Eine kleine Sensation war die Entdeckung, dass fluoreszente Pigmente, wie das "Green Fluorescent Protein" oder GFP genannte fluoreszente Protein (welches ursprünglich aus der Qualle "Aequorea victoria" gewonnen wurde), unter bestimmten Bedingungen und bei Aktivierung durch Licht als Elektronenspender auftreten können - genauso wie es das bei Pflanzen für die Photosynthese zuständige Chlorophyll im ersten Photosyntheseschritt tut.

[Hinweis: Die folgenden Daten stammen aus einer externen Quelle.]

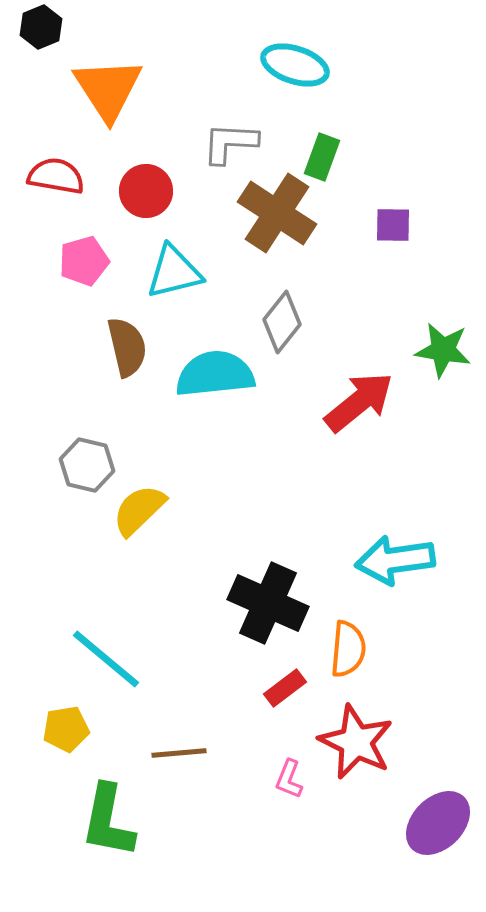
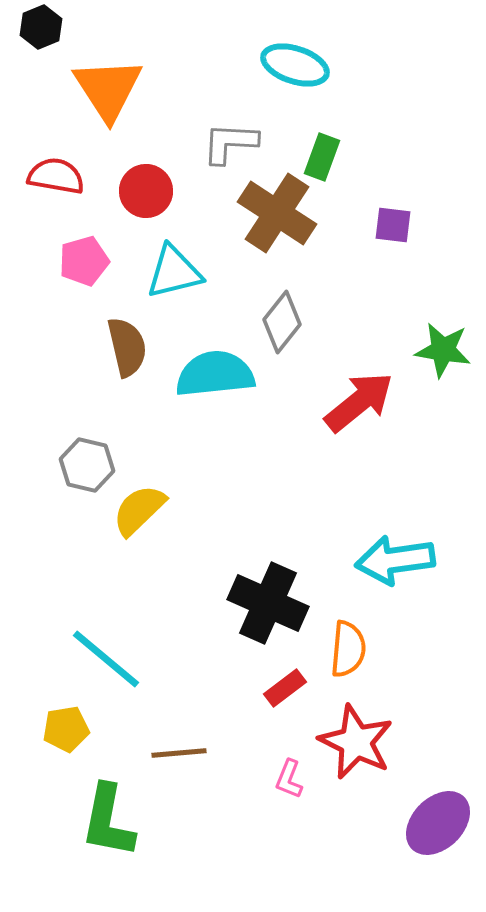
purple square: rotated 6 degrees clockwise
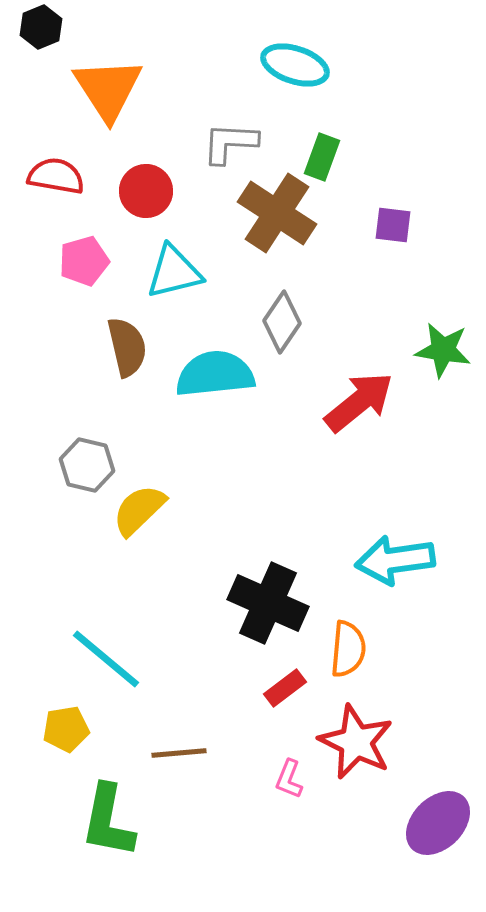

Dies könnte zur Erzeugung von sogenannten Reduktionsäquivalenten dienen (wie zum Beispiel FADH2 oder NADH, siehe u.a. den sogenannten Zitronensäurezyklus) und damit zum Antreiben von Energie verbrauchenden Reaktionen, oder zur Lichtwahrnehmung.

Es wird vermutet, dass dies entwicklungsgeschichtlich möglicherweise die ursprüngliche Funktion von GFP-artigen Proteinen war, während sich die anderen Funktionen wie Sonnenschutz und Umwandlung von Wellenlängen des Lichts erst sekundär entwickelten.

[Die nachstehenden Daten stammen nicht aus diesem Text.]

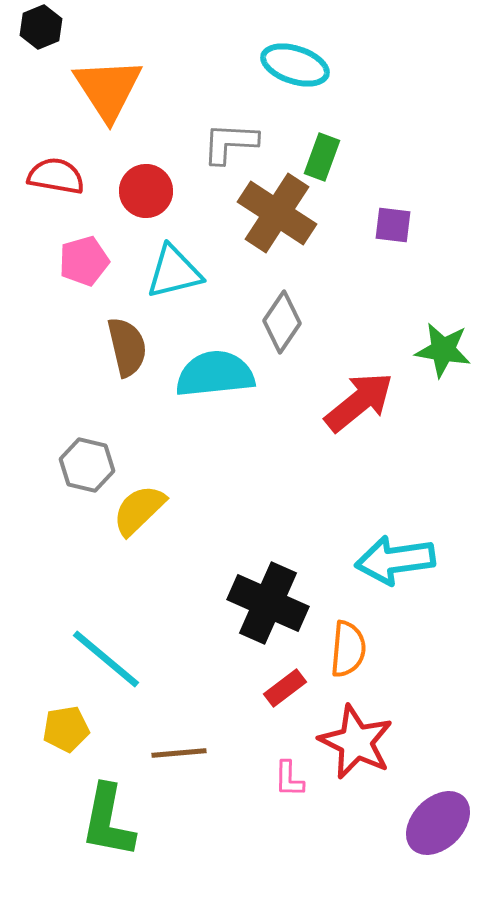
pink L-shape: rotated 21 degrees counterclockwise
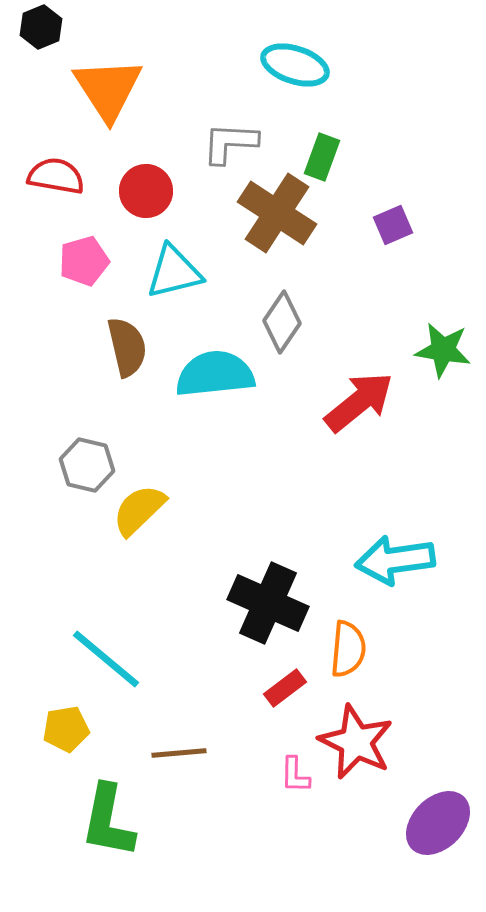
purple square: rotated 30 degrees counterclockwise
pink L-shape: moved 6 px right, 4 px up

GFP fluoresziert im Grundzustand mit Wellenlängen um 509 nm (grün); die Fluoreszenz erreicht dabei ihre maximale Stärke bei einer Anregung mit Licht von 488 nm (blaugrün). Das GFP wurde im Labor daher zunächst mittels eines Lasers mit der Wellenlänge von 488 nm (blaugrün) aktiviert. Unter Abgabe eines Elektrons an einen Elektronenakzeptor (ein geeignetes Oxidationsmittel) geht GFP dabei in einen Zwischenzustand über.

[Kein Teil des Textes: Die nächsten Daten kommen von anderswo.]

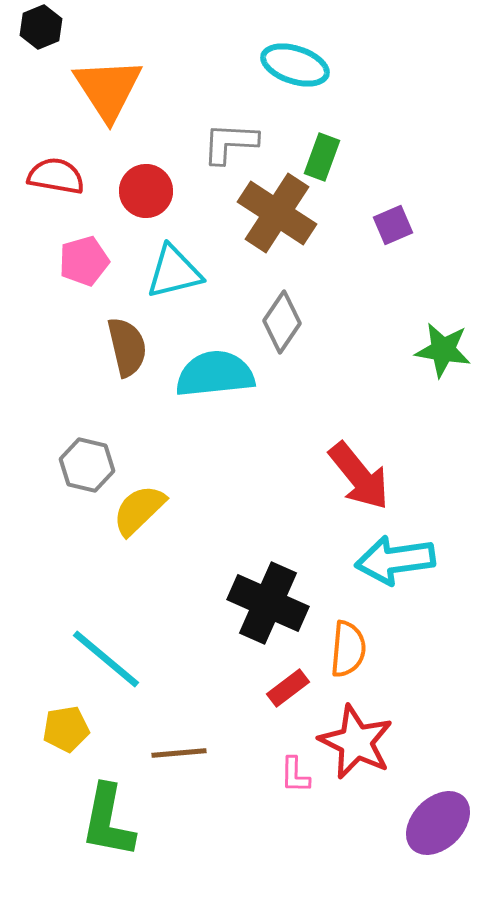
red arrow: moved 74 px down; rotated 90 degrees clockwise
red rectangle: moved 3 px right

Aus diesem geht das aktivierte GFP dann entweder in einen permanent gebleichten (nicht fluoreszenten) Zustand über (falls kein weiterer Elektronenakzeptor vorhanden ist), oder aber es wandelt sich unter Abgabe eines weiteren Elektrons an einen geeigneten Akzeptor in eine rot fluoreszierende Konformation um. In diesem Zustand fluoresziert das GFP mit Wellenlängen um 607 nm (rot), wobei die Fluoreszenz bei einer Anregung durch Licht mit einer Wellenlänge von 575 nm (gelb) am stärksten ist.

Die GFP-artigen Proteine sind also nicht nur zu dem rein passiven physikalischen Prozeß der Fluoreszenz fähig, sondern auch zu einer aktiven lichtinduzierten chemischen Reaktion und Farbänderung (siehe dazu Dr. Konstantin A. Lukyanov et al.: "Green fluorescent proteins...", sowie GFP, Natural Function).

Eine kürzlich veröffentlichte Studie wirft ein buchstäblich erhellendes Licht auf den Zusammenhang zwischen der Gesundheit von Korallen und ihrer Fähigkeit zur Fluoreszenz (siehe Dr. Melissa S. Roth und Dr. Dimitri D. Deheyn: "Effects of stress on coral fluorescence"). Demnach besteht zwischen der Gesundheit von Korallen und ihrer Fähigkeit zur Fluoreszenz ein direkter Zusammenhang. So kann die Messung der Fluoreszenz zur Abschätzung der Gesundheit herangezogen werden, was insbesondere im Hinblick auf die wachsende Bedrohung der Korallenriffe unter anderem durch Umweltverschmutzung, Klimaerwärmung, Versauerung der Ozeane und zunehmenden Tourismus von großer Bedeutung ist. Mehr hierzu im nächsten Kapitel "Anwendungen der Fluoreszenz".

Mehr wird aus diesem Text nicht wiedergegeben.